Im Alter von acht Jahren kam sie aus Portugal in die Schweiz. Nun droht der 33-jährigen Mutter, die vom Kindesvater getrennt lebt und das Sorgerecht für ihre zwei schulpflichtigen Kinder hat, ein fünfjähriger Landesverweis.

Diesen fordert die Staatsanwaltschaft für einen gewerbsmässigen Diebstahl, den die Beschuldigte in einem Tankstellenshop im oberen Fricktal begangen haben soll. Daneben beantragt die Staatsanwaltschaft eine bedingte Geldstrafe von 180 Tagessätzen à 40 Franken sowie eine Busse von 1400 Franken.

Konkret soll die Angeklagte in einem Zeitraum von neun Monaten bei 225 Vorgängen dem Tankstellenshop einen Bargeldbetrag von rund 6400 Franken gestohlen haben.
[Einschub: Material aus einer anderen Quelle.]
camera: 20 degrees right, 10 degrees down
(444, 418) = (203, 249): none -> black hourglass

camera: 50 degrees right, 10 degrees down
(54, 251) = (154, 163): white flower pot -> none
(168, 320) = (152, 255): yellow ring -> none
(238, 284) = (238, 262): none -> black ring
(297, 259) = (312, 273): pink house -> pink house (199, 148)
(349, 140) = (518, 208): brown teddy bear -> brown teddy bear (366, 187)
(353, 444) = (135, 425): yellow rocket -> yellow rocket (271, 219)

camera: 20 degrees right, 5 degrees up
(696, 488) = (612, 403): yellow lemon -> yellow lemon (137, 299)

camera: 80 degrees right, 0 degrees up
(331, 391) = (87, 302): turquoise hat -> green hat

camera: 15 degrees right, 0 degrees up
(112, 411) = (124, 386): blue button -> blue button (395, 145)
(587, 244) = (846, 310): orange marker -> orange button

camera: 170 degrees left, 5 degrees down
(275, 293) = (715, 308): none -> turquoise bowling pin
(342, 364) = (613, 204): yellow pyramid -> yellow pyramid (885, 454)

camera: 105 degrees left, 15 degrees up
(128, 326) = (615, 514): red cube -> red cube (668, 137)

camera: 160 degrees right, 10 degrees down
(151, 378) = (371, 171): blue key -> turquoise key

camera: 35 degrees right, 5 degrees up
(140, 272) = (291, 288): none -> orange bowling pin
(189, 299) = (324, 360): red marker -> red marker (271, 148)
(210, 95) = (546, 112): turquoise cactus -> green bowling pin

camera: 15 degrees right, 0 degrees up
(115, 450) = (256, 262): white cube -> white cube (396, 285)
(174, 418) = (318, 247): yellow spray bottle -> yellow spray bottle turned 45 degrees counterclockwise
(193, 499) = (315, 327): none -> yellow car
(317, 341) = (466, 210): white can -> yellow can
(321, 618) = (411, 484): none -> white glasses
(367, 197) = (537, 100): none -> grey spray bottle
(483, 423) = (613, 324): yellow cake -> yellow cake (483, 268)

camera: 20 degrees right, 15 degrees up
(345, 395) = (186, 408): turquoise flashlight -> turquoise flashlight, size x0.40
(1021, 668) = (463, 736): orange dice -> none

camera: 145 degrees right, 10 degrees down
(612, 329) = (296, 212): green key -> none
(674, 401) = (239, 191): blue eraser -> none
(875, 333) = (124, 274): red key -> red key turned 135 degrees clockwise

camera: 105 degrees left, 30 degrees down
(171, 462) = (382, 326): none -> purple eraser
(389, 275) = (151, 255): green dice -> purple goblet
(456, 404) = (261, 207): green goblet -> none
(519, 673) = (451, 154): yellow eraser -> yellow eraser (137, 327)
Gemäss der Staatsanwaltschaft scannte die Beschuldigte hierzu die Waren der Kunden, die mit Bargeld bezahlten und auf einen Kassenbeleg verzichteten, in den Zwischenspeicher der Kasse ein.

Kurze Zeit später soll sie den Verkaufsvorgang im Zwischenspeicher geöffnet, sämtliche Positionen aus diesem gelöscht und jeweils den entsprechenden Betrag aus der Kasse genommen haben.

Gegenüber dem Bezirksgericht Laufenburg gab die Beschuldigte die Vorwürfe teilweise zu. «Für rund 1000 Franken habe ich private Einkäufe gemacht.» Den weitaus grösseren Teil des Deliktbetrags – rund 5400 Franken – habe sie dazu verwendet, Tankfüllungen von Kunden, die diese nicht gezahlt hatten, zu decken.

Fünf bis acht Mal pro Monat sei es vorgekommen, das Kunden vergessen hätten, das Benzin zu bezahlen, sagte die Angeklagte. «Ich habe dies gemacht, weil die Chefin mir gedroht hat, Benzin, das nicht bezahlt wird, vom Lohn abzuziehen», begründet die Angeklagte ihr Vorgehen.

Die Vorstellung, im Falle eines Landesverweises nach Portugal zurückgehen zu müssen, bereitet ihr Unbehagen. «Ich habe keinen Bezug mehr zu Portugal und meine Kinder sprechen kaum portugiesisch.»

Ein Härtefall liegt vor

In seinem Plädoyer führte der Verteidiger an, dass bei keinem der 225 Vorgänge mehr als 300 Franken entwendet wurden. Es handle sich daher um ein geringfügiges Vermögensdelikt. So sei sie deshalb für «wiederholte geringfügige Veruntreuung angemessen zu verurteilen».

Für den Fall einer Verurteilung wegen gewerbsmässigen Diebstahls – eine Tat, auf die im Gesetzbuch der obligatorische Landesverweis steht – beantragte der Verteidiger, im Sinne des Härtefalls vom Landesverweis abzusehen.

Gerichtspräsident Beat Ackle verurteilte die Angeklagte wegen gewerbsmässigen Diebstahls zu einer bedingten Geldstrafe von 180 Tagessätzen à 30 Franken sowie zu einer Busse von 1350 Franken. Von einem Landesverweis sah er ab, weil die Voraussetzungen für einen Härtefall – unter anderem auch wegen der Kinder der Beschuldigten – gegeben sind.